Frontrunner James Cleverly
Either way, Cleverly is very nearly there, assuming he does not go backwards.
The working assumption of all of the campaigns is that he is going to make the final pair.
And so it is now a tussle between Kemi Badenoch and Robert Jenrick for second place.
Jenrick came second in this latest round of voting, with 31 votes – but managed to lose two votes from the previous round.
Badenoch came third with 30, just one vote behind, but did gain two votes.
And there are now 20 votes looking for a new home after the widely expected elimination of the former security minister Tom Tugendhat.
It may not seem like a big number, but 20 is one heck of a lot in an electorate of 121.
“James is an irrelevance now. It’s all now a battle between us and Kemi’s team,” said a Team Jenrick insider.
“Tom’s supporters are closer to our side than hers,” they added.
“We’ll be ahead in the end.”
It is a characteristic blast of confidence from Jenrick’s camp, who have exuded plenty of it throughout.
But there is no shortage of psychology in all of this too – and you might need a splash of outward confidence when you have just been knocked off top spot and managed to go backwards.
High stakes race
Supporters of Badenoch acknowledge they would have liked to have seen her do better in the latest round.
But they think there is a clump of Tugendhat supporters who really didn’t like Jenrick’s claim last week that British special forces are “killing rather than capturing terrorists” because of the European Convention on Human Rights.

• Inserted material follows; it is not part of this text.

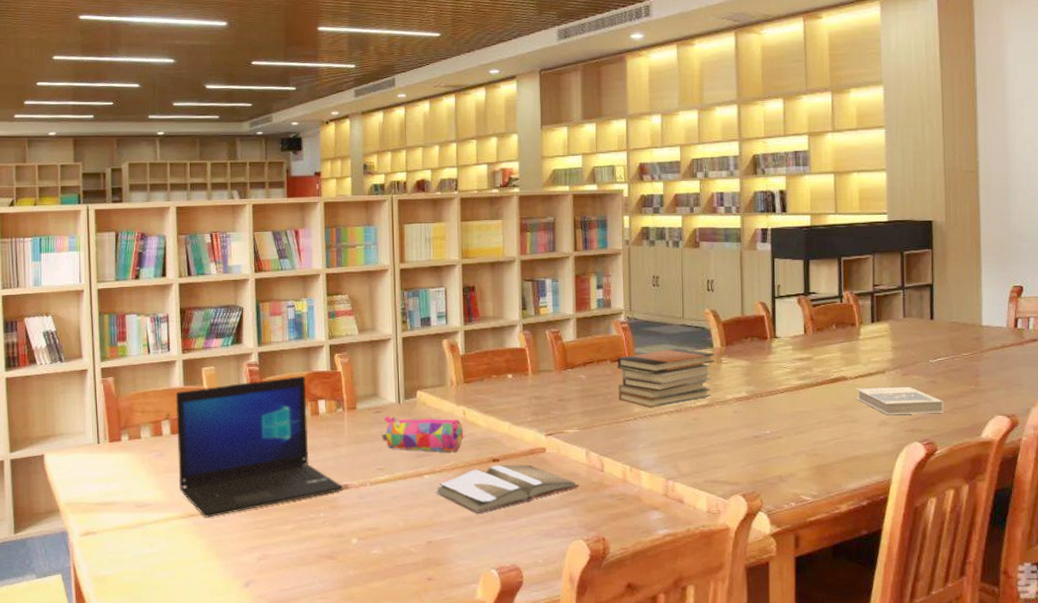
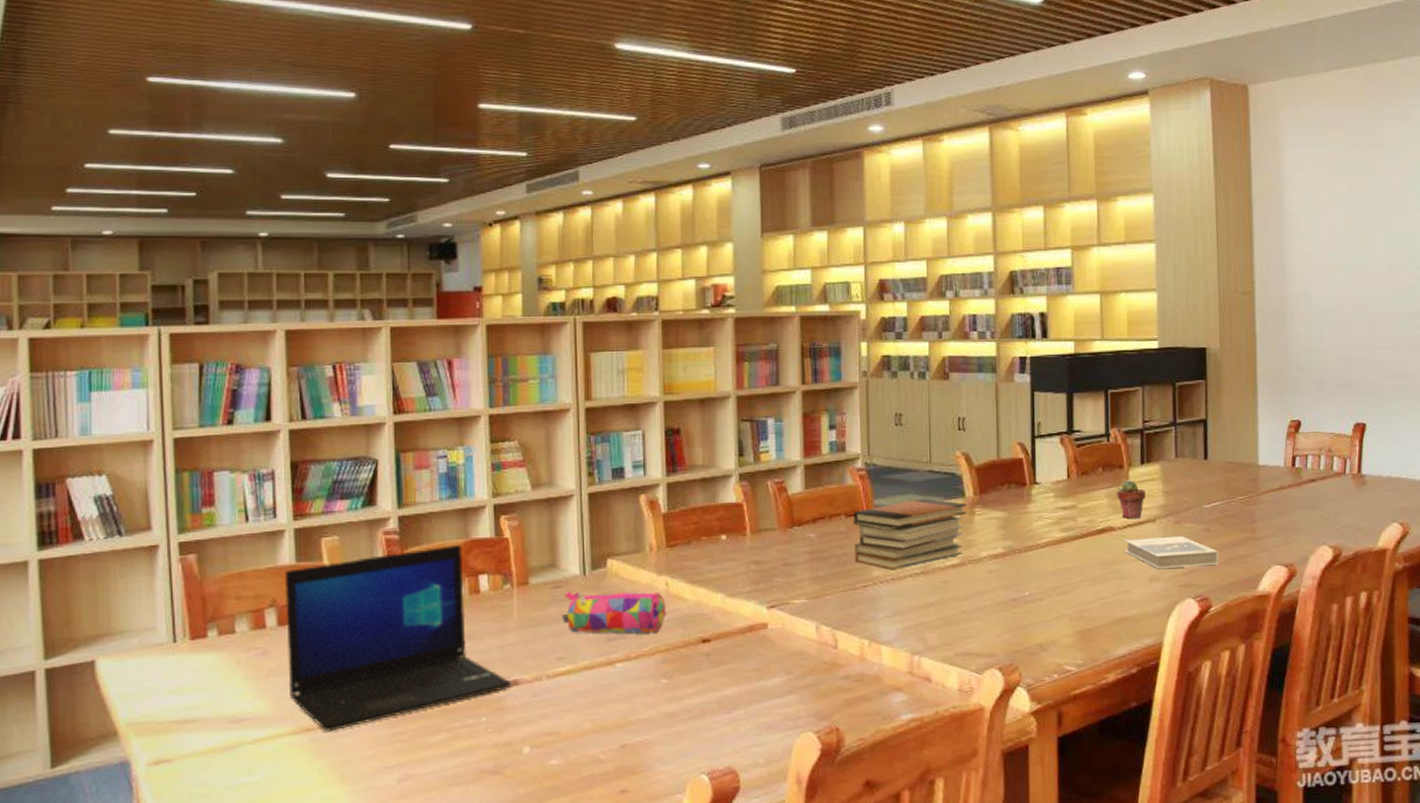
hardback book: present [436,464,579,513] -> none [631,644,808,707]
potted succulent: none [849,336,875,371] -> present [1117,480,1145,519]

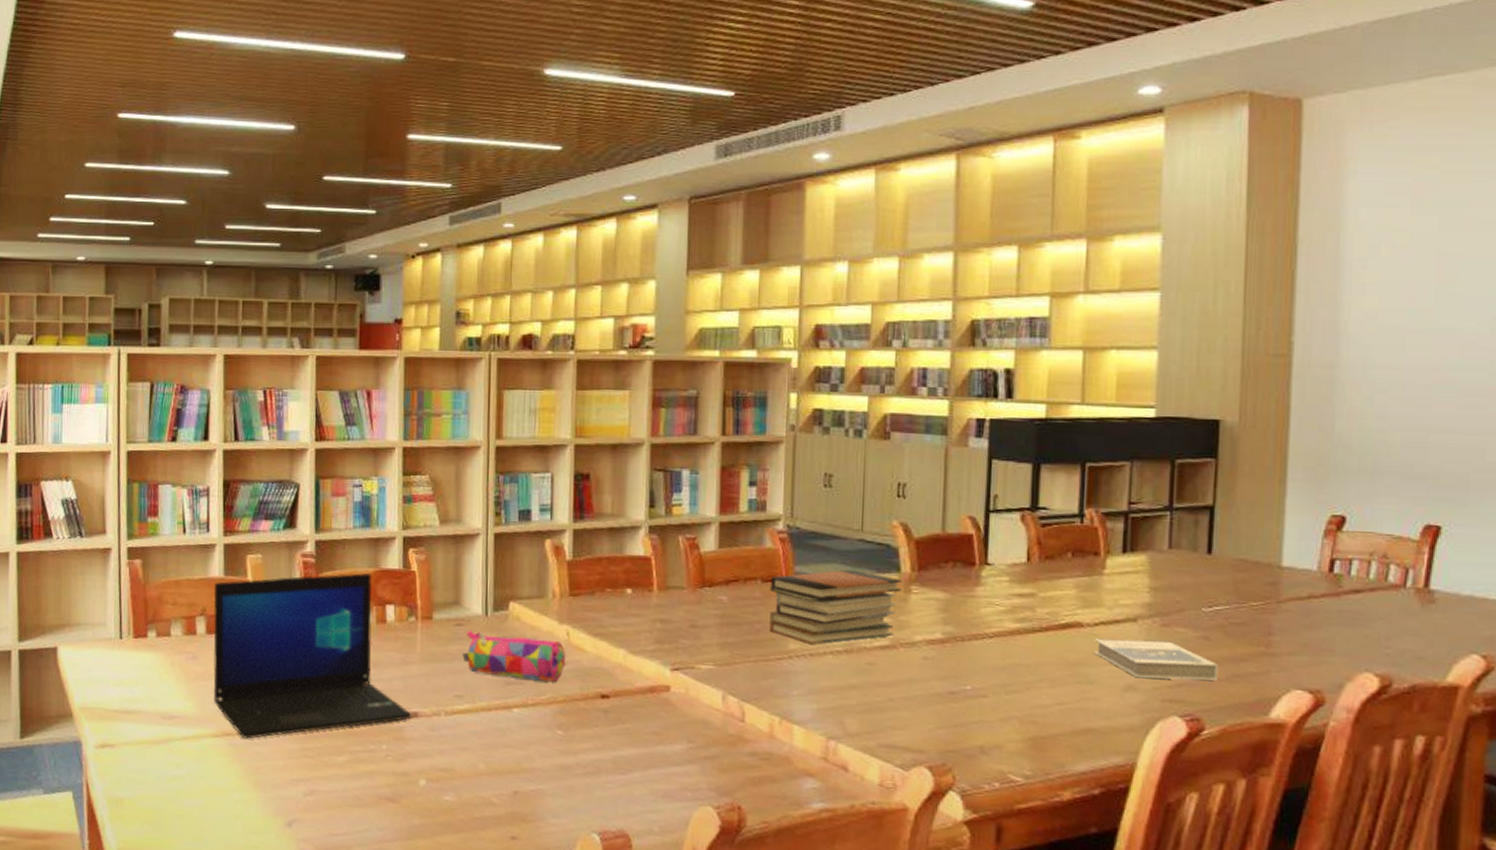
potted succulent: present [1117,480,1145,519] -> none [1088,569,1126,617]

They particularly disliked his use in a campaign video of footage of a comrade of Tugendhat’s from his military days, who later died.
“Rob is in trouble,” one MP predicts – or hopes.
So things are: Uncertain, mighty competitive and close.
Tory MPs have to decide who they really do not want to be their leader and weigh up how party members might vote depending on the different potential pairings.
The website ConservativeHome reckons that as things stand, James Cleverly could beat Robert Jenrick among the members, but Kemi Badenoch could beat James Cleverly.
“Accordingly, if MPs want to stop Cleverly from winning, backing Badenoch seems their best.
“And if they want to stop Badenoch, a vote for Jenrick beckons,” as the ConservativeHome puts it.
It is enough to make your head spin.
Little wonder rumours are rife that all sorts of jiggery pokery has been going on – and could still be going on.
Team Badenoch are playing hardball with an argument about her seeming popularity with party members.
But they do so knowing some MPs really do not want her as leader.
“What will members say if they have to vote for two people they didn’t want?” says one.
“It’ll be like Liz and Rishi all over again, when the members wanted Penny vs Kemi,” they add, in reference to Liz Truss, Rishi Sunak and Penny Mordaunt in the contest in 2022 and the prospect of a Cleverly-Jenrick run off.
It leaves me pondering how the party would react if Badenoch is rejected by MPs.
It might not be pretty.
So, the stakes are high – as the Conservative Party approaches its biggest single moment yet since its calamitous election defeat in July.